### Exercise details
Write out again the lines from the line with "color: #0369a1 ->" up to and including the line with "html: <div> <span>Statement", exactly as they stand below, and skip any picture.

### Input data
......

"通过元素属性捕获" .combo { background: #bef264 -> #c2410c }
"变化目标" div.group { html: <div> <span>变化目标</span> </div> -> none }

......

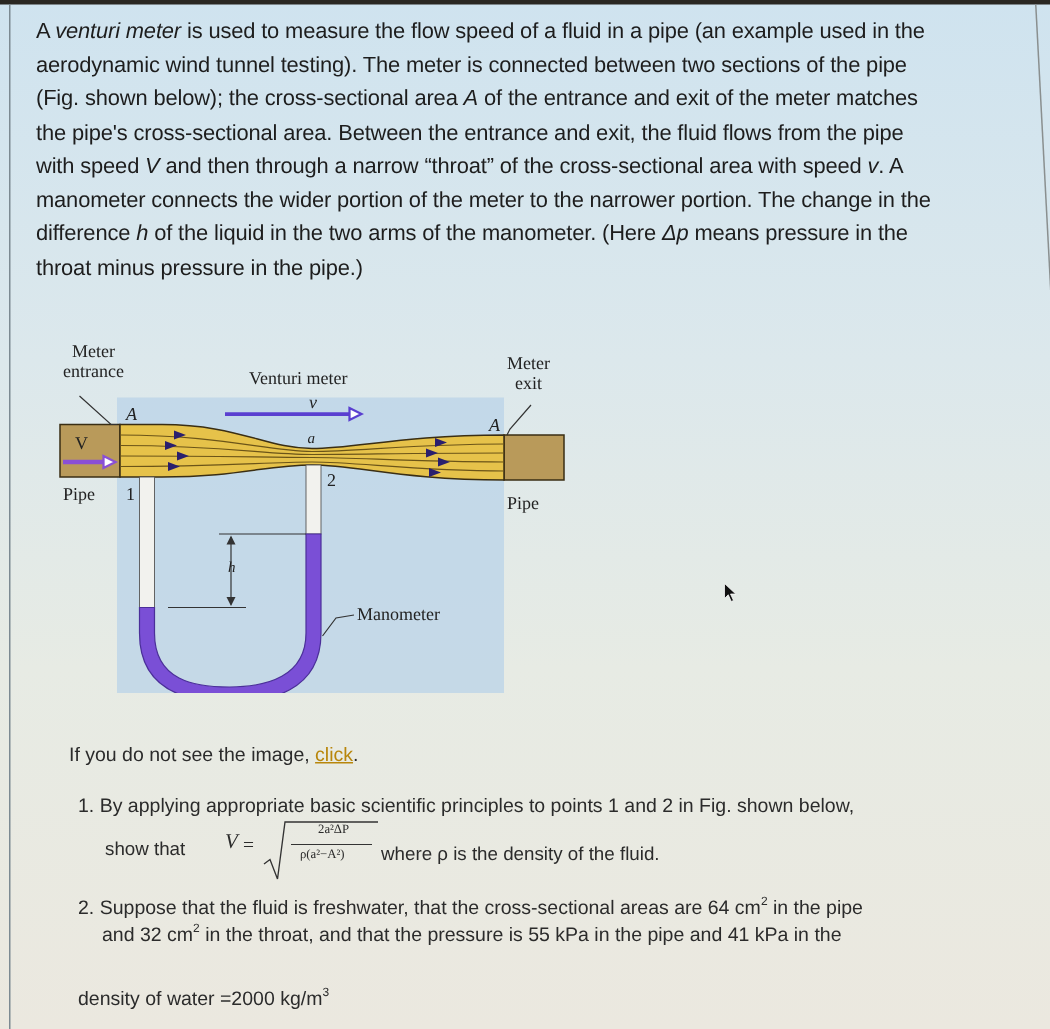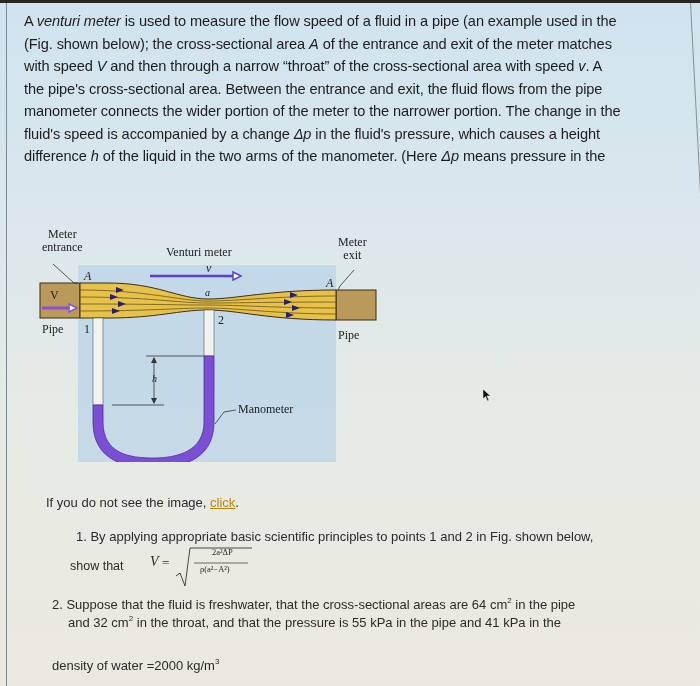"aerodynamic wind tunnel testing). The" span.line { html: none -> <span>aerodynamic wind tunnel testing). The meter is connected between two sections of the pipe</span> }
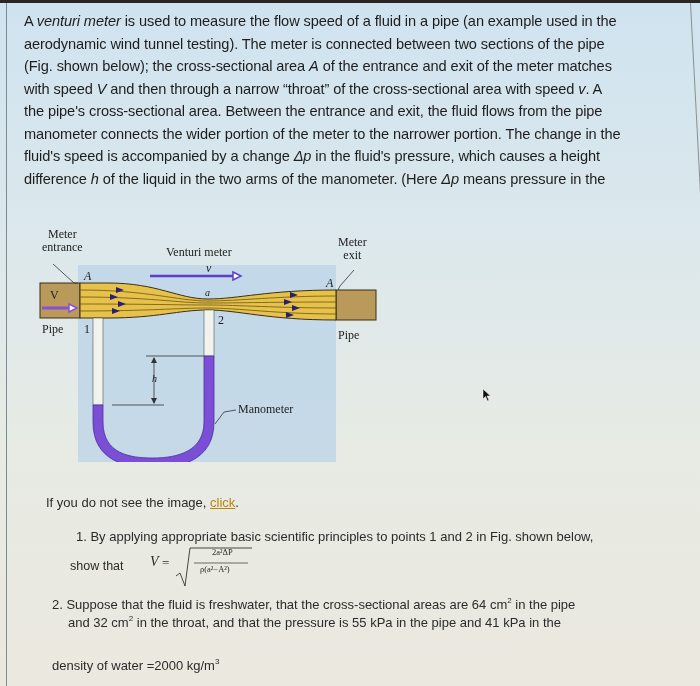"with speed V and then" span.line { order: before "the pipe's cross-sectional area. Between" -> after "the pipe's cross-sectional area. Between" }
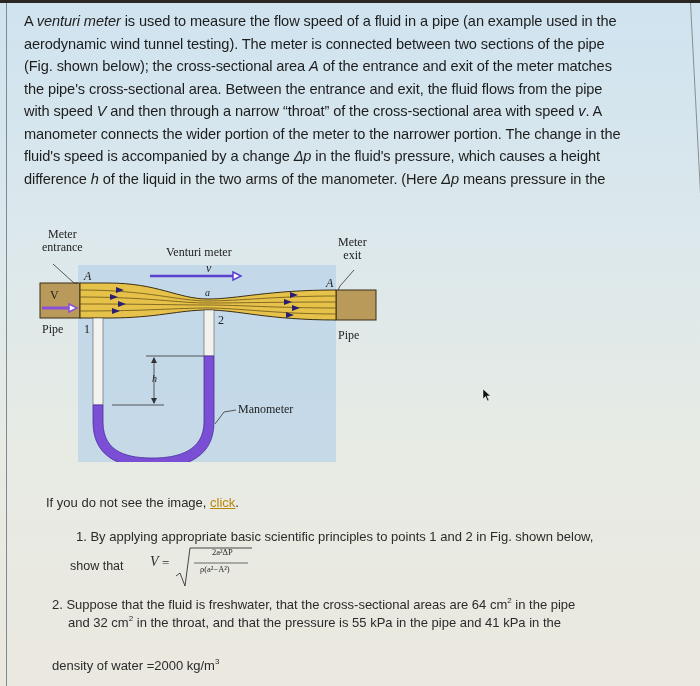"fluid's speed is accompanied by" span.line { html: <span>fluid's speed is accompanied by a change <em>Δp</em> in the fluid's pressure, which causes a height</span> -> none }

......

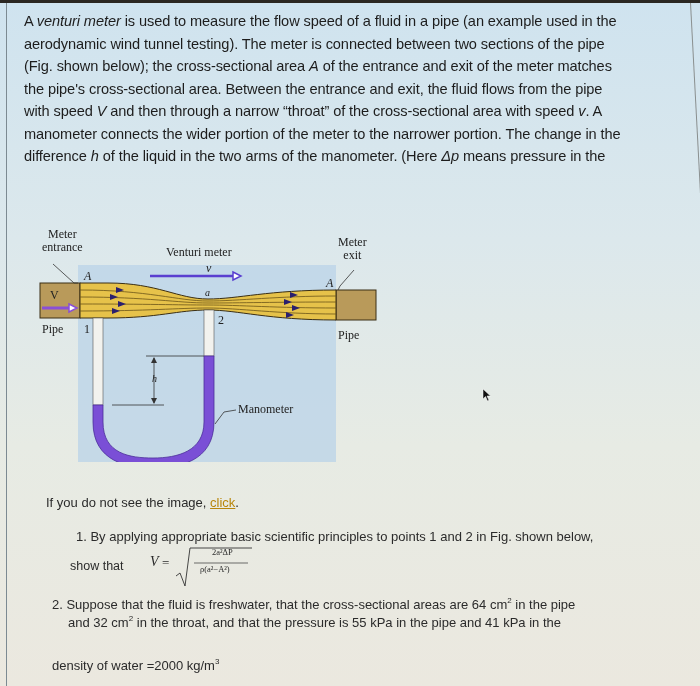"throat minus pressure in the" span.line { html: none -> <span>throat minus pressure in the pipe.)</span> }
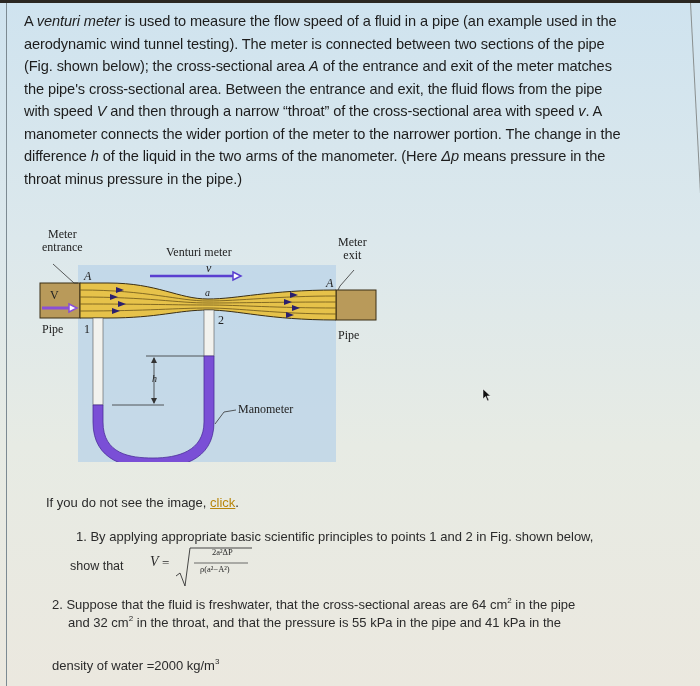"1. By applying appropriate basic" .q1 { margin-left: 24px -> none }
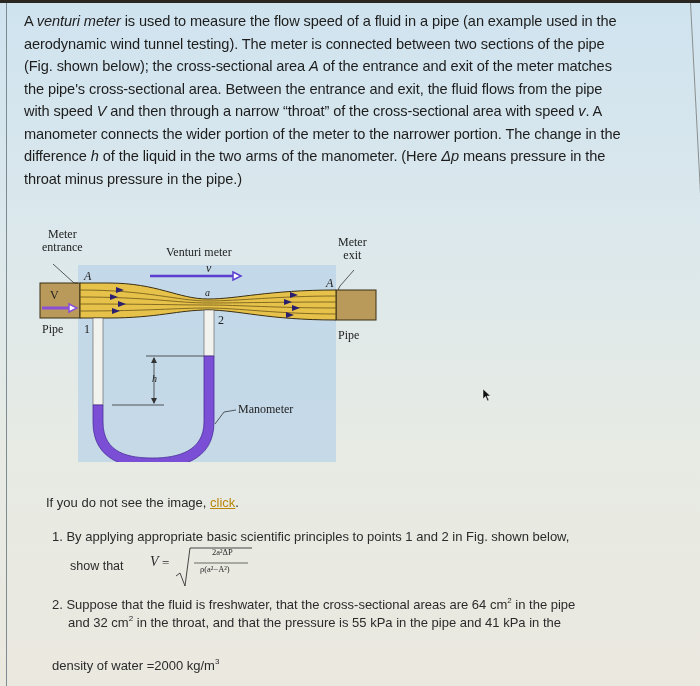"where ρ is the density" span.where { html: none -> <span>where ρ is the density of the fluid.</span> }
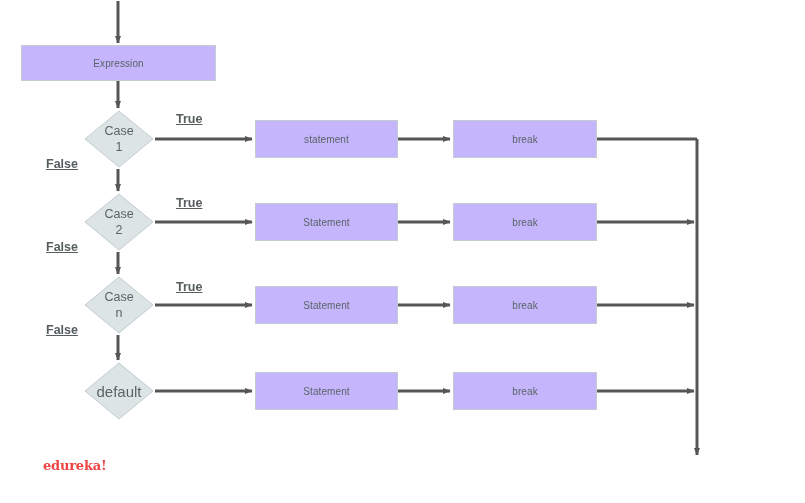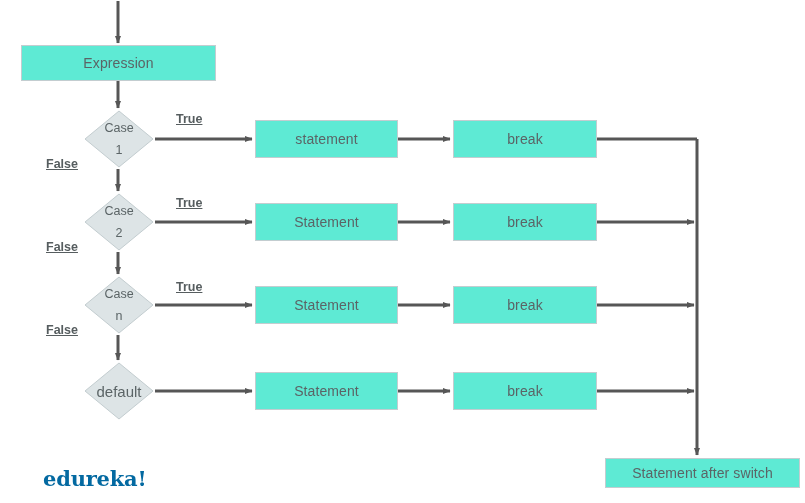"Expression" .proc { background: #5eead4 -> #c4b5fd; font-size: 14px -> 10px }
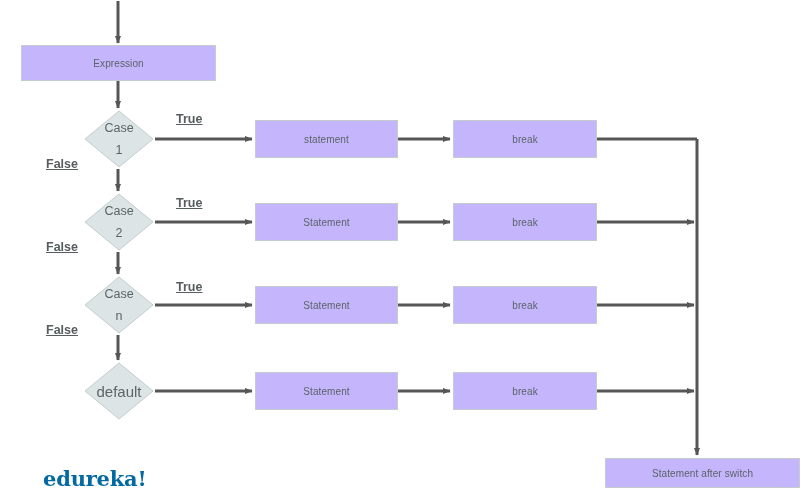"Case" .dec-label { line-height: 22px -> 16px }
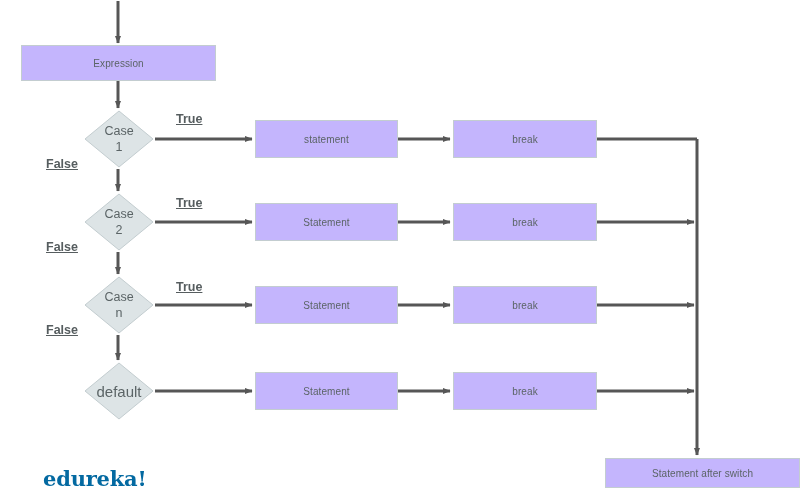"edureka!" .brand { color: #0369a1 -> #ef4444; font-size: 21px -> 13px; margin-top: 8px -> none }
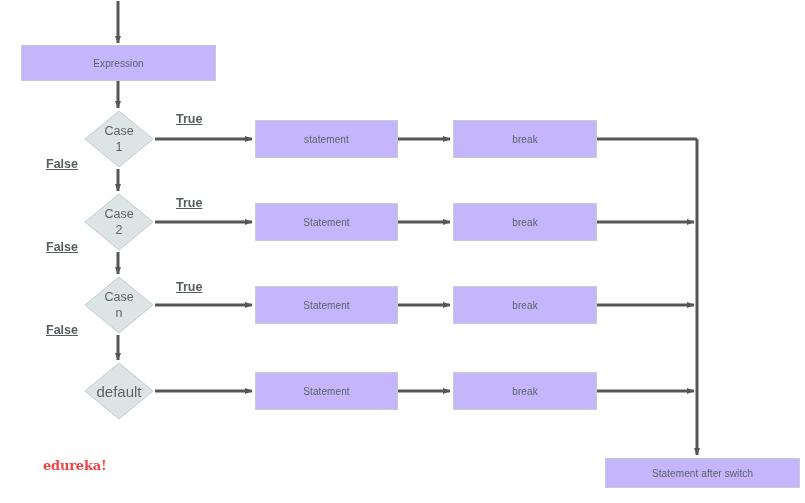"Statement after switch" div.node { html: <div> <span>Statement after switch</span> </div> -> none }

......

### Reply
"edureka!" .brand { color: #0369a1 -> #ef4444; font-size: 21px -> 13px; margin-top: 8px -> none }
"Statement after switch" div.node { html: <div> <span>Statement after switch</span> </div> -> none }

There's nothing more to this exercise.